Is a plane full of sleepy passengers a plane full of safe passengers? The stress of traveling can easily lead people to snap over trivial confrontations. To ease pressure on people and to cut down on heat rage, is it possible that planes are cold in order to lull passengers into sedation? If you’re wrapped up under layers of sweaters and blankets, the feelings of coziness might outweigh your feelings of anger. According to Glenn Geher, director of evolutionary studies at the State University of New York at New Paltz, “Brain temperature, which is affected by ambient temperature, does seem to be associated with aggressive mood states and aggressive behavior.” Perhaps these planes are cold to avoid any mid-air altercations.


So What’s a Cold Person to Do?

Staying cozy on a plane while avoiding sweating through your clothes during boarding is all about layers.
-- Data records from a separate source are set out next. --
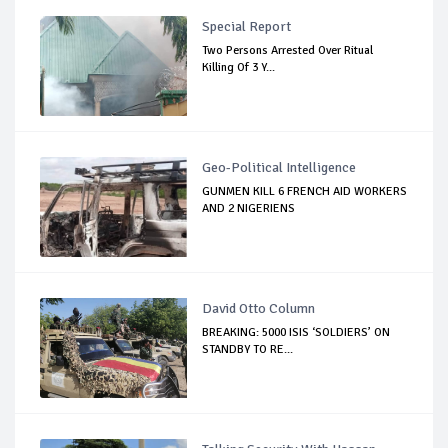
Special Report
Two Persons Arrested Over Ritual
Killing Of 3 Y...
Geo-Political Intelligence
GUNMEN KILL 6 FRENCH AID WORKERS
AND 2 NIGERIENS
David Otto Column
BREAKING: 5000 ISIS ‘SOLDIERS’ ON
STANDBY TO RE...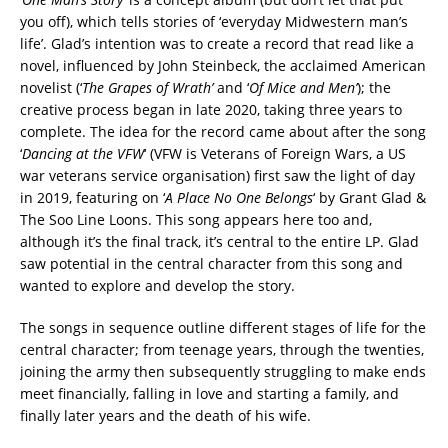
you off), which tells stories of ‘everyday Midwestern man’s
life’. Glad’s intention was to create a record that read like a
novel, influenced by John Steinbeck, the acclaimed American
novelist (‘
The Grapes of Wrath’
and ‘
Of Mice and Men’
); the
creative process began in late 2020, taking three years to
complete. The idea for the record came about after the song
‘
Dancing at the VFW
‘ (VFW is Veterans of Foreign Wars, a US
war veterans service organisation) first saw the light of day
in 2019, featuring on ‘
A Place No One Belongs
‘ by Grant Glad &
The Soo Line Loons. This song appears here too and,
although it’s the final track, it’s central to the entire LP. Glad
saw potential in the central character from this song and
wanted to explore and develop the story.
The songs in sequence outline different stages of life for the
central character; from teenage years, through the twenties,
joining the army then subsequently struggling to make ends
meet financially, falling in love and starting a family, and
finally later years and the death of his wife.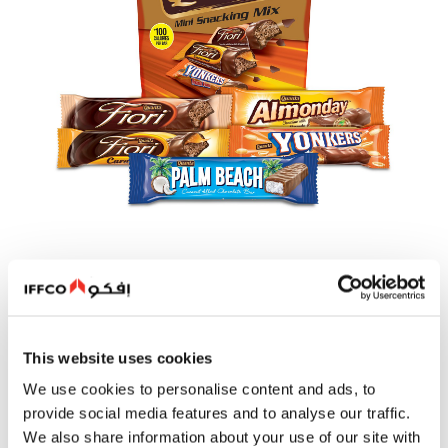
Quanta Adore
This website uses cookies
We use cookies to personalise content and ads, to
Quanta Adore represents the finest expression of chocolate
indulgence. Meticulously crafted with superior ingredients
provide social media features and to analyse our traffic.
and an unmistakably rich taste, Adore offers a refined
We also share information about your use of our site with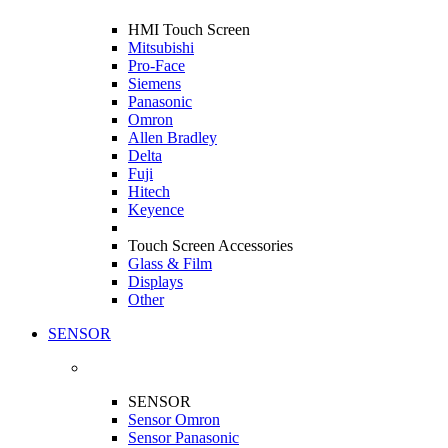
HMI Touch Screen
Mitsubishi
Pro-Face
Siemens
Panasonic
Omron
Allen Bradley
Delta
Fuji
Hitech
Keyence
Touch Screen Accessories
Glass & Film
Displays
Other
SENSOR
SENSOR
Sensor Omron
Sensor Panasonic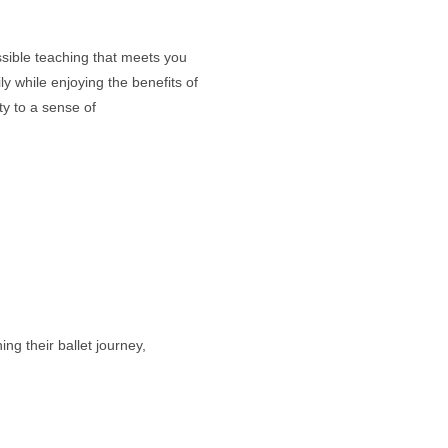
ssible teaching that meets you
y while enjoying the benefits of
ty to a sense of
g their ballet journey,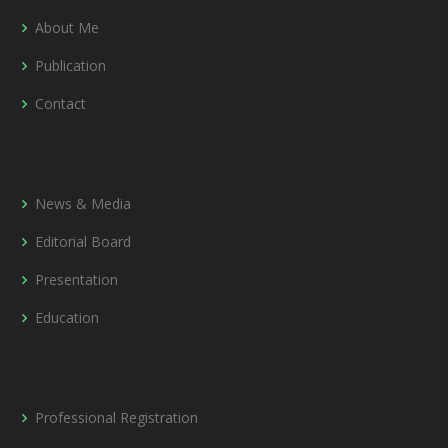
About Me
Publication
Contact
News & Media
Editorial Board
Presentation
Education
Professional Registration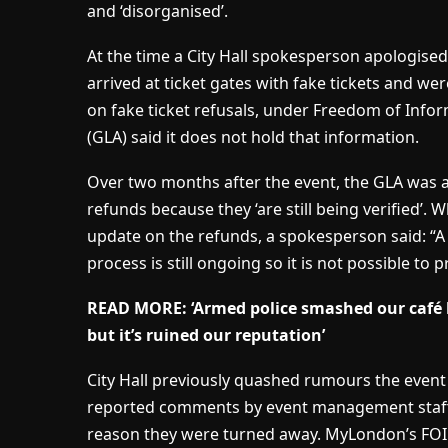
and ‘disorganised’.
At the time a City Hall spokesperson apologis
arrived at ticket gates with fake tickets and we
on fake ticket refusals, under Freedom of Info
(GLA) said it does not hold that information.
Over two months after the event, the GLA was al
refunds because they ‘are still being verified’
update on the refunds, a spokesperson said: “
process is still ongoing so it is not possible to p
READ MORE: ‘Armed police smashed our café 
but it’s ruined our reputation’
City Hall previously quashed rumours the event
reported comments by event management staff 
reason they were turned away. MyLondon’s FOI 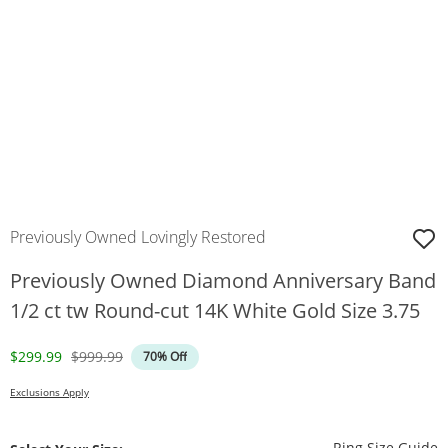
Previously Owned Lovingly Restored
Previously Owned Diamond Anniversary Band
1/2 ct tw Round-cut 14K White Gold Size 3.75
Discounted Price
Original Price
$299.99
$999.99
70% Off
Exclusions Apply
T
Ring Size Guide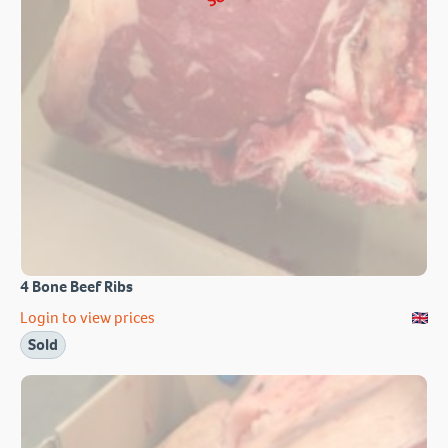
4 Bone Beef Ribs
Login to view prices
Sold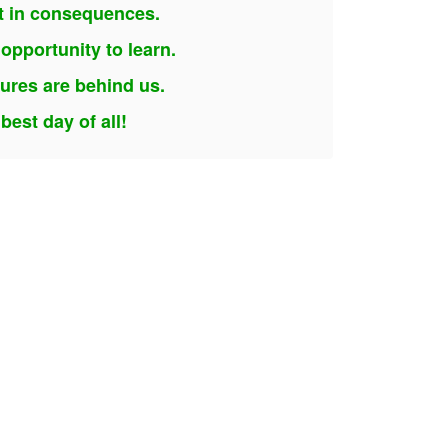
lt in consequences.
opportunity to learn.
lures are behind us.
est day of all!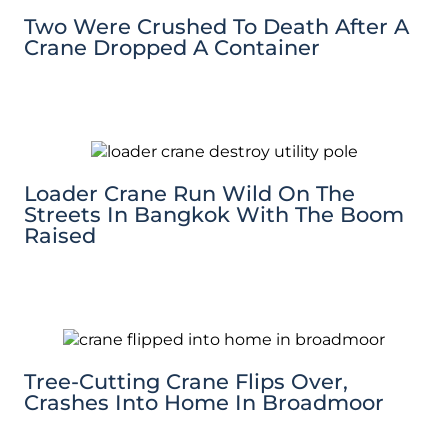
Two Were Crushed To Death After A
Crane Dropped A Container
Loader Crane Run Wild On The
Streets In Bangkok With The Boom
Raised
Tree-Cutting Crane Flips Over,
Crashes Into Home In Broadmoor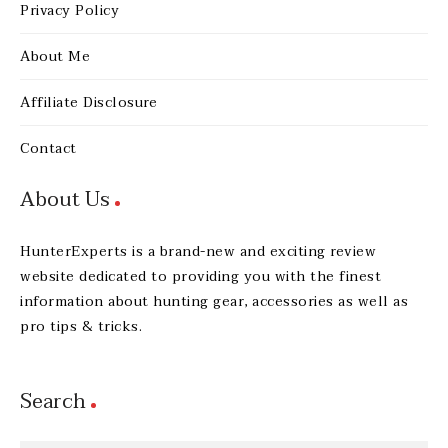
Privacy Policy
About Me
Affiliate Disclosure
Contact
About Us
HunterExperts is a brand-new and exciting review
website dedicated to providing you with the finest
information about hunting gear, accessories as well as
pro tips & tricks.
Search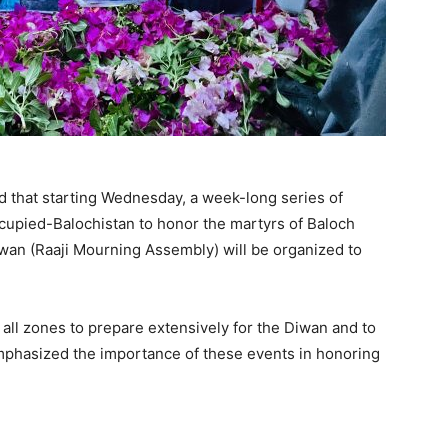
 that starting Wednesday, a week-long series of
occupied-Balochistan to honor the martyrs of Baloch
Diwan (Raaji Mourning Assembly) will be organized to
ll zones to prepare extensively for the Diwan and to
emphasized the importance of these events in honoring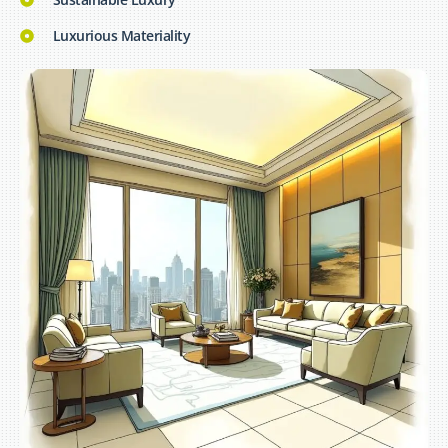
Luxurious Materiality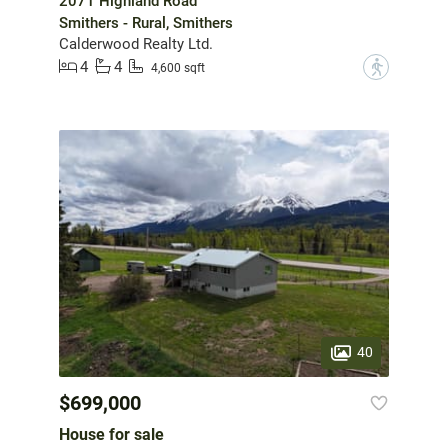
2071 Highland Road
Smithers - Rural, Smithers
Calderwood Realty Ltd.
4
4
?
4,600 sqft
40
$699,000
House for sale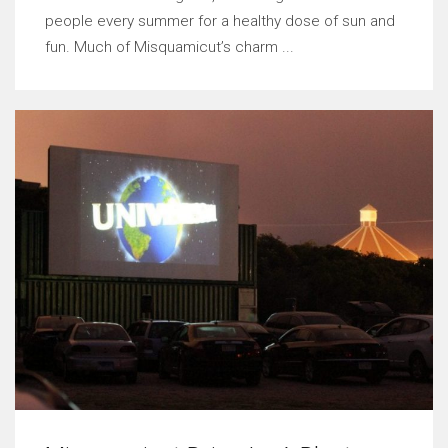
people every summer for a healthy dose of sun and
fun. Much of Misquamicut’s charm ...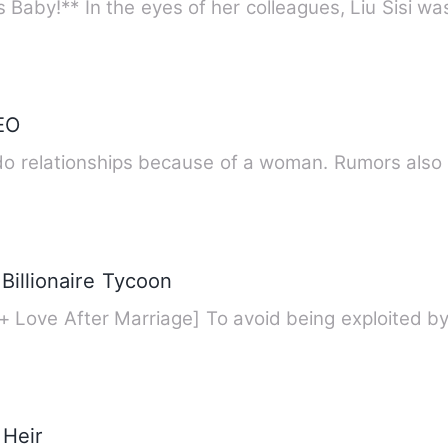
Baby!** In the eyes of her colleagues, Liu Sisi w
EO
Rumors had it that Dennis didn't do relat
Billionaire Tycoon
+ Love After Marriage] To avoid being exploited b
 Heir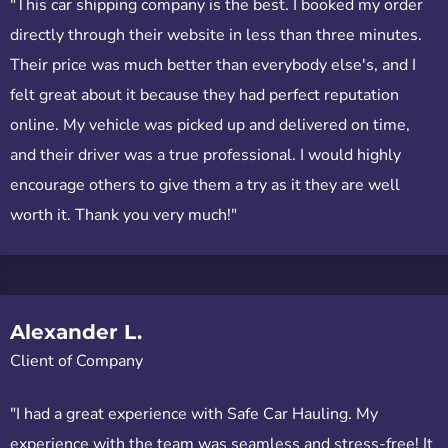
"This car shipping company is the best. I booked my order
directly through their website in less than three minutes.
Their price was much better than everybody else's, and I
felt great about it because they had perfect reputation
online. My vehicle was picked up and delivered on time,
and their driver was a true professional. I would highly
encourage others to give them a try as it they are well
worth it. Thank you very much!"
Alexander L.
Client of Company
"I had a great experience with Safe Car Hauling. My
experience with the team was seamless and stress-free! It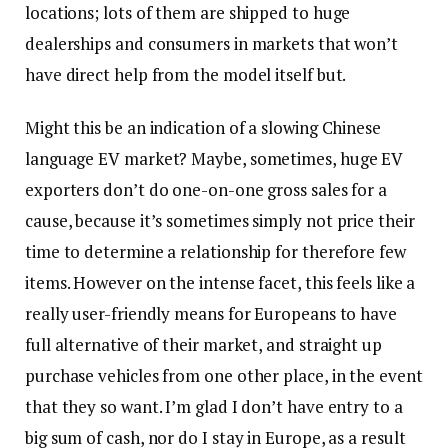
locations; lots of them are shipped to huge
dealerships and consumers in markets that won’t
have direct help from the model itself but.
Might this be an indication of a slowing Chinese
language EV market? Maybe, sometimes, huge EV
exporters don’t do one-on-one gross sales for a
cause, because it’s sometimes simply not price their
time to determine a relationship for therefore few
items. However on the intense facet, this feels like a
really user-friendly means for Europeans to have
full alternative of their market, and straight up
purchase vehicles from one other place, in the event
that they so want. I’m glad I don’t have entry to a
big sum of cash, nor do I stay in Europe, as a result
Start with a t-shirt, add on a sweater or sweatshirt, and bring your own blanket or wrap for good measure, since not all flights have enough blankets for every passenger (especially in coach). If you’re really worried about being cold on the plane, bring a packable down jacket. Even if you don’t end up using it as a blanket, it makes a great pillow, too.

But don’t forget about your feet, either. Baldvin Birgisson from Icelandair recommends staying away from tight shoes or tall boots that might restrict the flow of blood in your legs.

And beyond dressing appropriately and choosing the right seat, it’s worth noting that newer planes with high-tech cabin features, like the new Dreamliners, tend to have a more comfortable and decidedly Not Cold temperature.